Amazon Trapped in Neutral, but Earnings May Break the Deadlock

Published 04/23/2025, 02:53 PM

Amazon (NASDAQ:AMZN) closed just above $173 on Tuesday with a 3.5% gain, its best showing in several sessions. But the bigger picture still looks murky. Shares remain down 30% from February’s all-time high and have badly lagged the broader S&P 500 during the market’s recent rebound.

Moreover, while the stock has managed to stay above its Apr. 7 low, it hasn’t attracted enthusiastic buyers. The trading range has narrowed, the bid has weakened, and price action suggests a standoff between bulls trying to stage a bounce and bears unwilling to let it rip. With earnings due next week, something will give, and that catalyst may be right around the corner.

Wall Street Still Loves It

Despite the muted stock performance, Wall Street hasn’t backed off. Analyst enthusiasm around Amazon has only grown louder in the past week. Telsey Advisory Group, Goldman Sachs, Jefferies and Scotiabank (TSX:BNS) have all reiterated Buy or equivalent ratings, with Scotiabank calling for a price target of $250. That implies more than 40% upside from Tuesday’s close.

Morgan Stanley still names Amazon a Top Pick and maintains an Overweight rating, even while acknowledging that macro uncertainty has clouded near-term visibility. Though the firm recently lowered its 2026 EPS forecast to $7 and reset its price target at $245, this is still far from where the stock is trading now.

The takeaway is that despite near-term noise, analysts treat Amazon’s weakness as an opportunity, not a warning. Valuation, growth potential, and AI leverage are all cited as reasons for the bullish heading into earnings.

Valuation Is Becoming Hard to Ignore

Bank of America made headlines this week by framing Amazon’s valuation in comparison to Walmart (NYSE:WMT). At 23x 2026 GAAP P/E, Amazon trades directly to Walmart’s 32x multiple at a meaningful discount. Analyst Justin Post argued that macro headwinds have unfairly steered investors toward Walmart despite Amazon’s superior AI potential and the margin upside within its retail and cloud businesses.

He also noted that Amazon’s scale gives it a real edge in a world of rising tariffs. With global logistics locked in and its vast fulfillment network already built out, Amazon may be positioned to gain share if trade tensions disrupt smaller players.

That P/E discount is hard to ignore, especially when paired with a stock that is now trading around levels last seen in 2020. With so much of the downside already priced in, the risk-reward heading into next week’s report could be favorable.

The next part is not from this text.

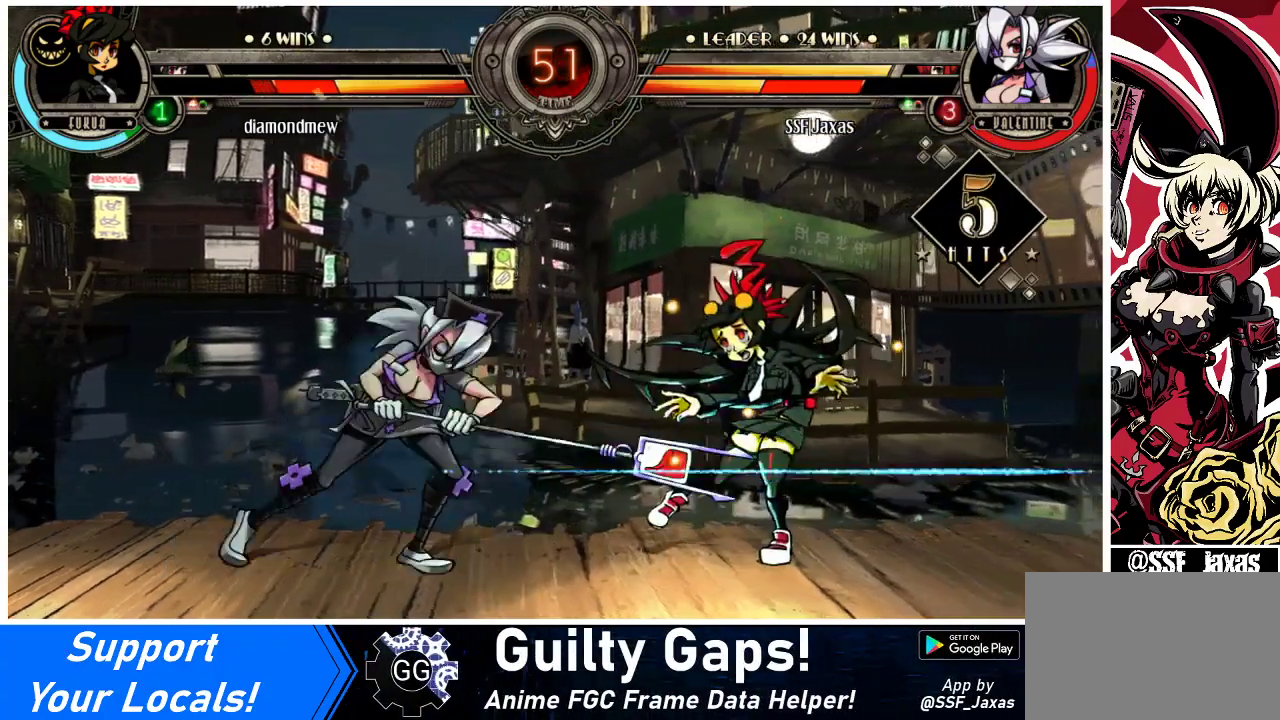
{"buttons": [], "events": [[133, "R2", "up"], [200, "DPAD_DOWN", "down"], [267, "DPAD_DOWN", "up"], [267, "DPAD_RIGHT", "down"], [300, "CIRCLE", "down"], [300, "DPAD_RIGHT", "up"], [300, "R2", "down"], [333, "CIRCLE", "up"], [333, "R2", "up"]]}
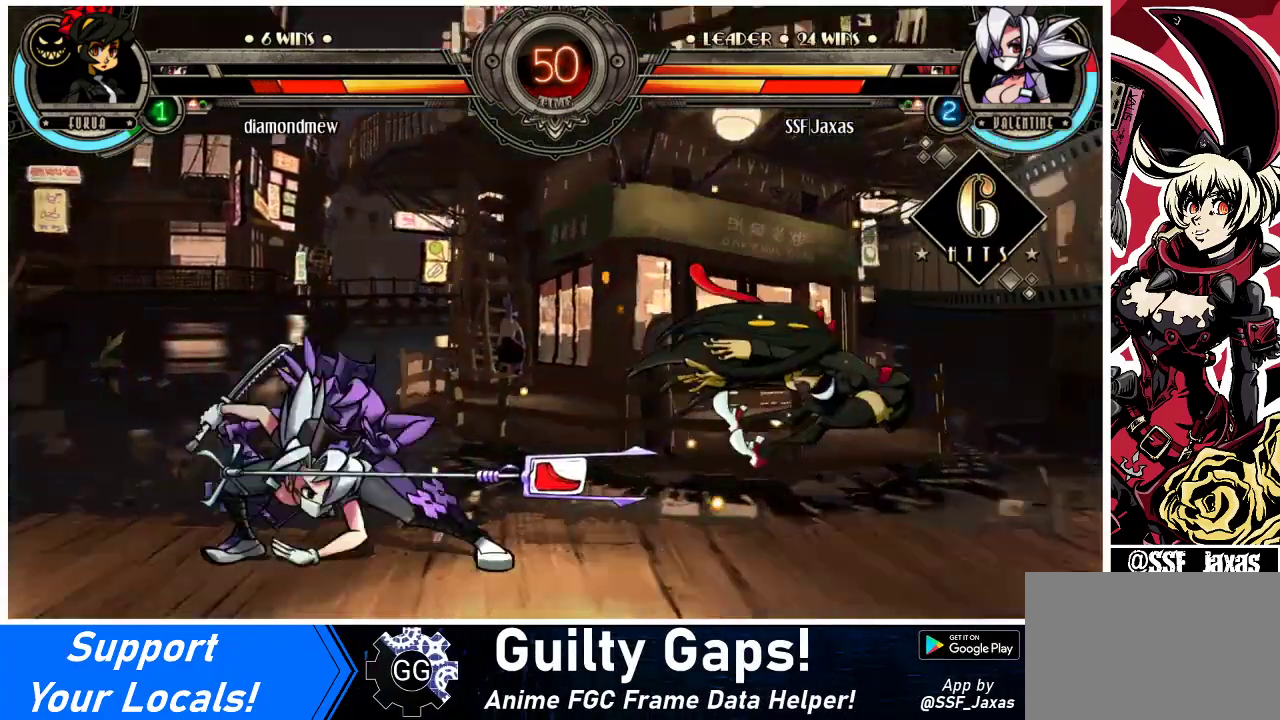
{"buttons": [], "events": []}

Mixed Signals From AWS and Macro Jitters

Still, the concerns haven’t vanished. Over the weekend, Wells Fargo noted that Amazon Web Services (AWS) has paused some leasing discussions for data centers, especially internationally. While not a deal-breaker on its own, the move adds to a sense of cautious positioning in one of Amazon’s highest-margin businesses.

Analyst Eric Luebchow noted that this pause is similar to what’s being seen elsewhere in the industry as companies digest aggressive leasing activity from the past year. While it doesn’t imply cancellations, the optics aren’t great for those looking for signs of acceleration.

More broadly, macro uncertainty continues to weigh on sentiment. Higher interest rates, trade concerns, and general caution toward mega-cap tech have left Amazon somewhat out of favor. Even with analysts backing it, the stock hasn’t gained meaningful traction, which could change quickly if next week’s earnings reset the narrative.

Earnings Could Be the Catalyst

With Amazon reporting earnings next week, the clock is ticking to resolve this range. The company has a solid history of outperforming expectations, and another strong print could force short-covering and reinvigorate institutional interest.

A weaker-than-expected number, however, might cement the current malaise for longer.

The stock has now been grinding along at 2020-era price levels, with bulls unable to break higher and bears unable to push it lower. With analyst sentiment solidly in the bull camp, next week could bring the clarity both sides have been waiting for.

Amazon is stuck in neutral, but not for lack of support. Analysts continue to pound the table, and valuation metrics are starting to flash cheaply. The problem has been follow-through; buyers just haven’t shown up in force yet. That could be about to change.